** What the task requires **
Please repeat the data shown below, word for word.

Segment Start: Data to process

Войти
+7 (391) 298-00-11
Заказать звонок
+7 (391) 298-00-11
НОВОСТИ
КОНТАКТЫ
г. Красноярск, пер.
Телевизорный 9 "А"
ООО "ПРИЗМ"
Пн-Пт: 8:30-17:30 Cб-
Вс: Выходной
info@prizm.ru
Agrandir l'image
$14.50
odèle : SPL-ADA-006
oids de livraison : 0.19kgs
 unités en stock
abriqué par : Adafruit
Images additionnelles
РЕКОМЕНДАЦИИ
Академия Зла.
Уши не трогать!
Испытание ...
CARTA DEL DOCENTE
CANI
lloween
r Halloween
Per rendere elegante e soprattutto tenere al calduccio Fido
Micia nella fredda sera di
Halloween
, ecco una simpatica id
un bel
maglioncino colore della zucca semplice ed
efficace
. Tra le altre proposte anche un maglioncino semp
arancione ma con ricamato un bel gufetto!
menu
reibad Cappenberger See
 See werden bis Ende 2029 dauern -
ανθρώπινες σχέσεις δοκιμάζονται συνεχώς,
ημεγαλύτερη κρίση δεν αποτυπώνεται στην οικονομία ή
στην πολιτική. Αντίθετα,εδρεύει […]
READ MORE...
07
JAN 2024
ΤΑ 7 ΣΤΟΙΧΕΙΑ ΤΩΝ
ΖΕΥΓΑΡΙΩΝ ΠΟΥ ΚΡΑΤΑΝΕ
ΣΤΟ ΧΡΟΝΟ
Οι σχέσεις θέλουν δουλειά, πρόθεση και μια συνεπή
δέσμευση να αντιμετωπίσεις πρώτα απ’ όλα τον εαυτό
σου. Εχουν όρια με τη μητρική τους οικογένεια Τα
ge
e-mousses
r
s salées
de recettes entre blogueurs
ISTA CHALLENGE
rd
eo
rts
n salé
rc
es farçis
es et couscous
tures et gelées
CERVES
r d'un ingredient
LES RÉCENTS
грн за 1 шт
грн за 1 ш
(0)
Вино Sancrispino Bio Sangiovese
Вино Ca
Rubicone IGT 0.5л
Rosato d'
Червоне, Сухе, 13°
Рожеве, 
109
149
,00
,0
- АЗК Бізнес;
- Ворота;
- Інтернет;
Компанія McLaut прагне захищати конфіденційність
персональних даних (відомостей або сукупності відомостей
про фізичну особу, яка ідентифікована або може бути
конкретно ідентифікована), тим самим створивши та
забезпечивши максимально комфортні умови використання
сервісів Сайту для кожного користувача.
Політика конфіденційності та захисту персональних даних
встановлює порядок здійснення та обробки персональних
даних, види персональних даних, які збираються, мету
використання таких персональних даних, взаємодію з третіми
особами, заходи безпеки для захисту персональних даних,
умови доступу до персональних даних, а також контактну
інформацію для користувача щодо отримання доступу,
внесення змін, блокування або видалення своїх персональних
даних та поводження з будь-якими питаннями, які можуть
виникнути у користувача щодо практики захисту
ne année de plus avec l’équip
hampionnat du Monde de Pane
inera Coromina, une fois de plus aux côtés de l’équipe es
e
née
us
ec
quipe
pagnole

Segment End: Data to process

** Answer for the task **
Войти
+7 (391) 298-00-11
Заказать звонок
+7 (391) 298-00-11
НОВОСТИ
КОНТАКТЫ
г. Красноярск, пер.
Телевизорный 9 "А"
ООО "ПРИЗМ"
Пн-Пт: 8:30-17:30 Cб-
Вс: Выходной
info@prizm.ru
Agrandir l'image
$14.50
odèle : SPL-ADA-006
oids de livraison : 0.19kgs
 unités en stock
abriqué par : Adafruit
Images additionnelles
РЕКОМЕНДАЦИИ
Академия Зла.
Уши не трогать!
Испытание ...
CARTA DEL DOCENTE
CANI
lloween
r Halloween
Per rendere elegante e soprattutto tenere al calduccio Fido
Micia nella fredda sera di
Halloween
, ecco una simpatica id
un bel
maglioncino colore della zucca semplice ed
efficace
. Tra le altre proposte anche un maglioncino semp
arancione ma con ricamato un bel gufetto!
menu
reibad Cappenberger See
 See werden bis Ende 2029 dauern -
ανθρώπινες σχέσεις δοκιμάζονται συνεχώς,
ημεγαλύτερη κρίση δεν αποτυπώνεται στην οικονομία ή
στην πολιτική. Αντίθετα,εδρεύει […]
READ MORE...
07
JAN 2024
ΤΑ 7 ΣΤΟΙΧΕΙΑ ΤΩΝ
ΖΕΥΓΑΡΙΩΝ ΠΟΥ ΚΡΑΤΑΝΕ
ΣΤΟ ΧΡΟΝΟ
Οι σχέσεις θέλουν δουλειά, πρόθεση και μια συνεπή
δέσμευση να αντιμετωπίσεις πρώτα απ’ όλα τον εαυτό
σου. Εχουν όρια με τη μητρική τους οικογένεια Τα
ge
e-mousses
r
s salées
de recettes entre blogueurs
ISTA CHALLENGE
rd
eo
rts
n salé
rc
es farçis
es et couscous
tures et gelées
CERVES
r d'un ingredient
LES RÉCENTS
грн за 1 шт
грн за 1 ш
(0)
Вино Sancrispino Bio Sangiovese
Вино Ca
Rubicone IGT 0.5л
Rosato d'
Червоне, Сухе, 13°
Рожеве, 
109
149
,00
,0
- АЗК Бізнес;
- Ворота;
- Інтернет;
Компанія McLaut прагне захищати конфіденційність
персональних даних (відомостей або сукупності відомостей
про фізичну особу, яка ідентифікована або може бути
конкретно ідентифікована), тим самим створивши та
забезпечивши максимально комфортні умови використання
сервісів Сайту для кожного користувача.
Політика конфіденційності та захисту персональних даних
встановлює порядок здійснення та обробки персональних
даних, види персональних даних, які збираються, мету
використання таких персональних даних, взаємодію з третіми
особами, заходи безпеки для захисту персональних даних,
умови доступу до персональних даних, а також контактну
інформацію для користувача щодо отримання доступу,
внесення змін, блокування або видалення своїх персональних
даних та поводження з будь-якими питаннями, які можуть
виникнути у користувача щодо практики захисту
ne année de plus avec l’équip
hampionnat du Monde de Pane
inera Coromina, une fois de plus aux côtés de l’équipe es
e
née
us
ec
quipe
pagnole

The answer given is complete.